• Exercise
Please return each line below that contains the word "pose", treating uppercase and lowercase letters as different.

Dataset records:

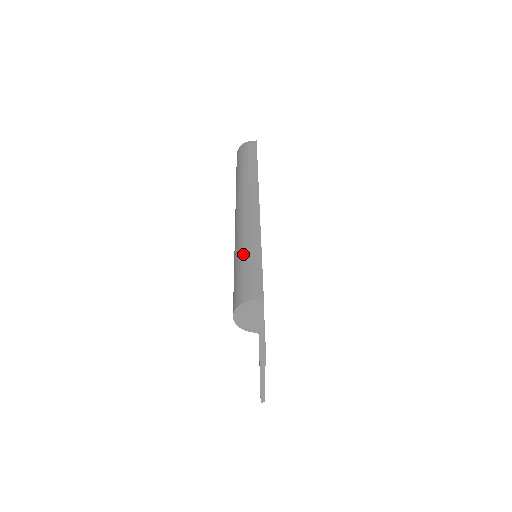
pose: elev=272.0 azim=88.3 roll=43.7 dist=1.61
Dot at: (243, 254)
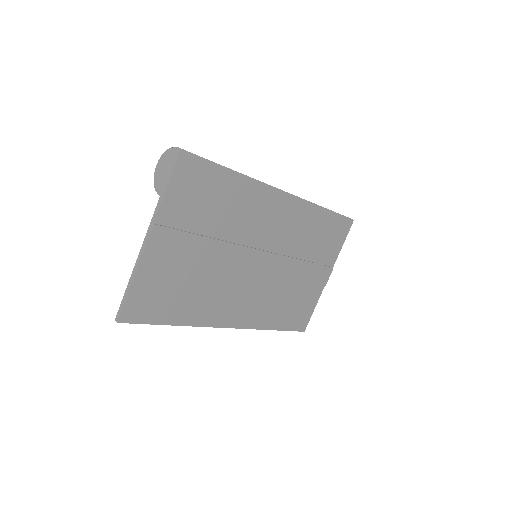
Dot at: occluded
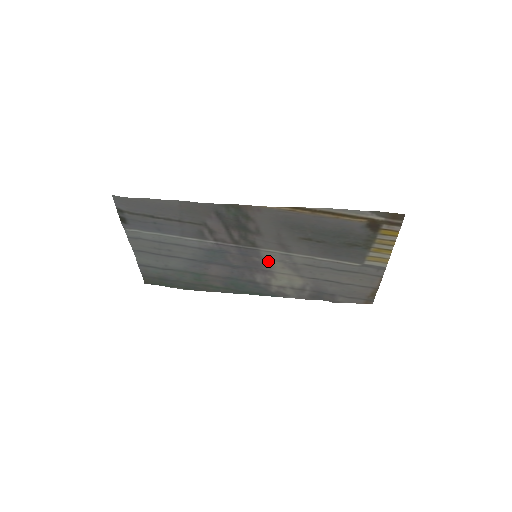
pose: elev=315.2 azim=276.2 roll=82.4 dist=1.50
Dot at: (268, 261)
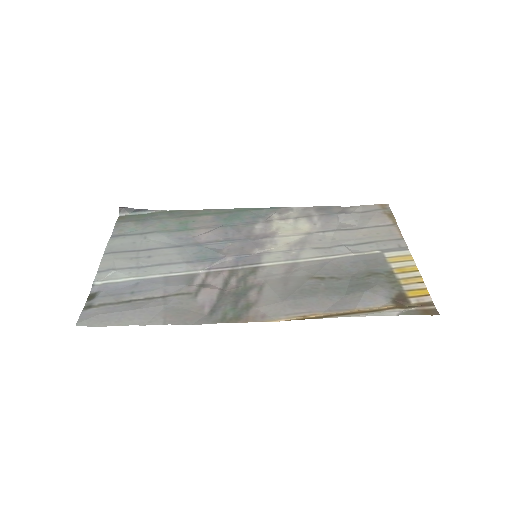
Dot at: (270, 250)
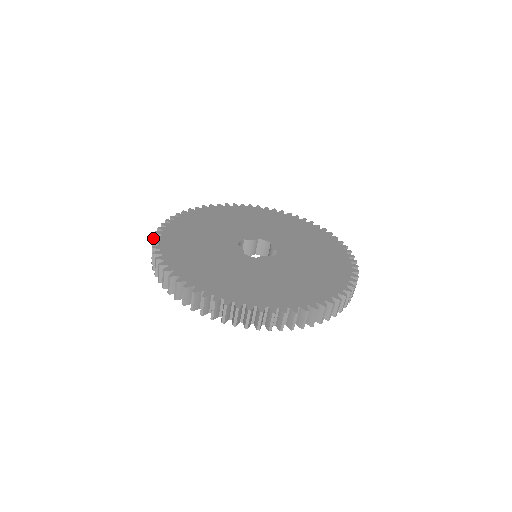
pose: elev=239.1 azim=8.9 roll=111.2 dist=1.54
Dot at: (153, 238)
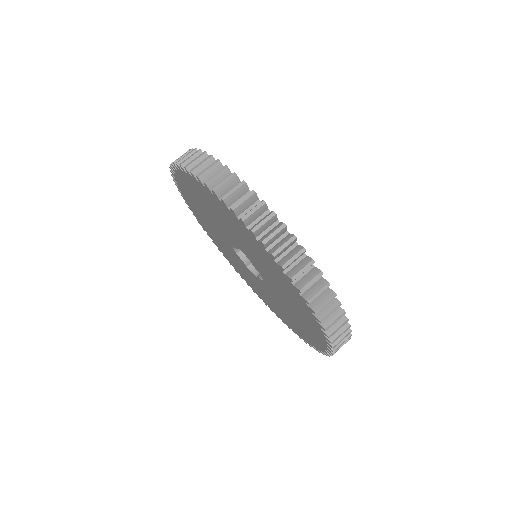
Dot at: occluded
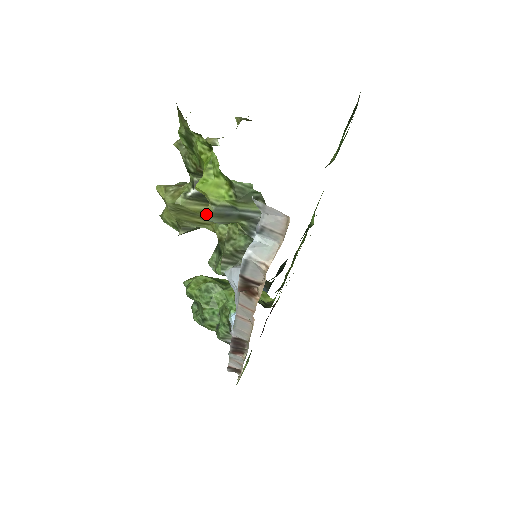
* * *
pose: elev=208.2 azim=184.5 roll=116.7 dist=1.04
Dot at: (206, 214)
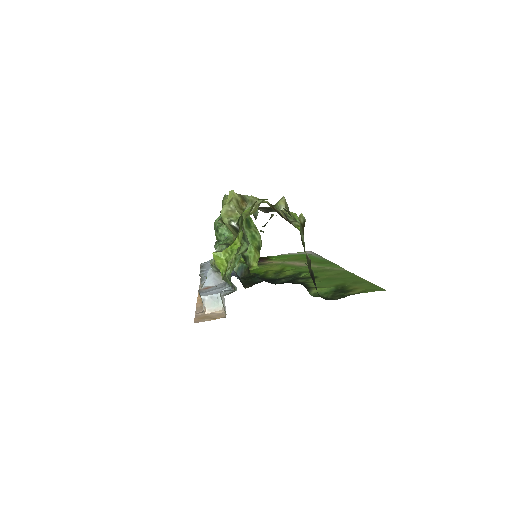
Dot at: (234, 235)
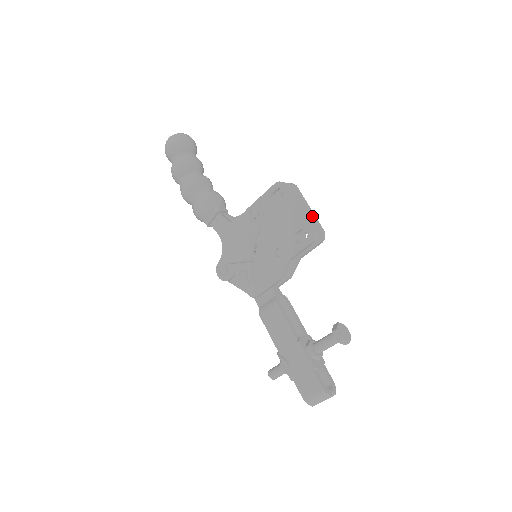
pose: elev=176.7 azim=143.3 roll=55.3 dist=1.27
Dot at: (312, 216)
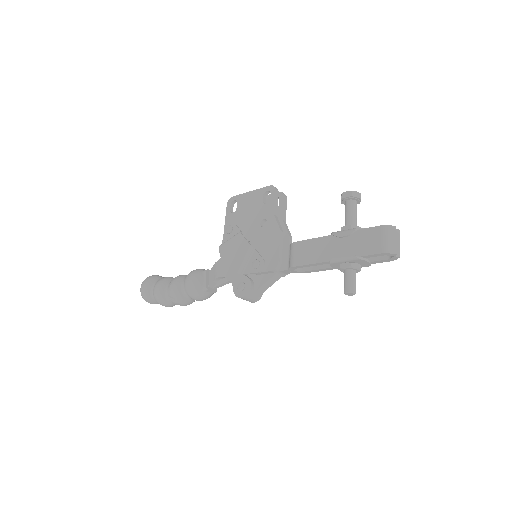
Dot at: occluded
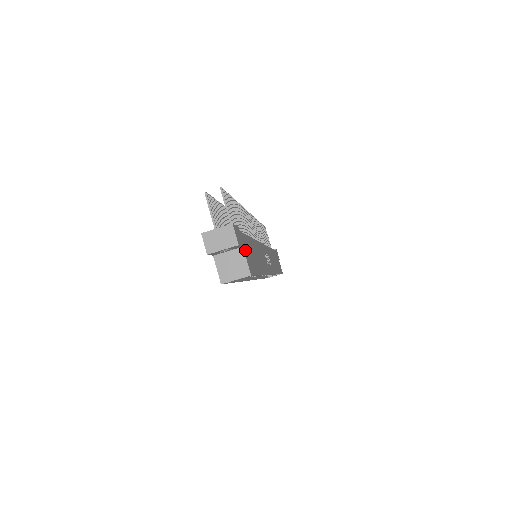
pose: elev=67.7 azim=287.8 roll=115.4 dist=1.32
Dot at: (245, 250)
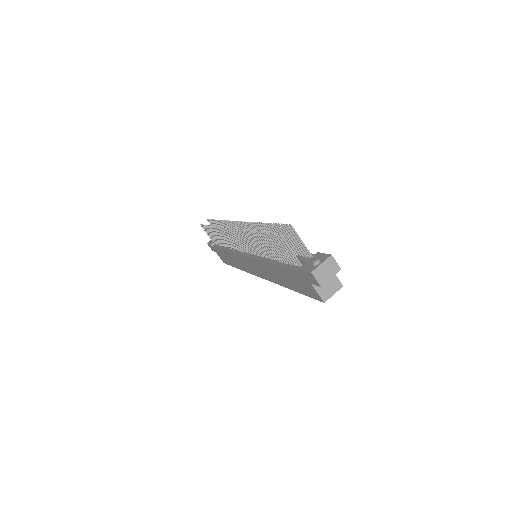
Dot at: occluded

• Answer to the exercise
pose: elev=272.0 azim=88.3 roll=43.7 dist=1.61
pose: elev=315.2 azim=276.2 roll=82.4 dist=1.50
pose: elev=239.1 azim=8.9 roll=111.2 dist=1.54
pose: elev=208.2 azim=184.5 roll=116.7 dist=1.04
pose: elev=176.7 azim=143.3 roll=55.3 dist=1.27
pose: elev=67.7 azim=287.8 roll=115.4 dist=1.32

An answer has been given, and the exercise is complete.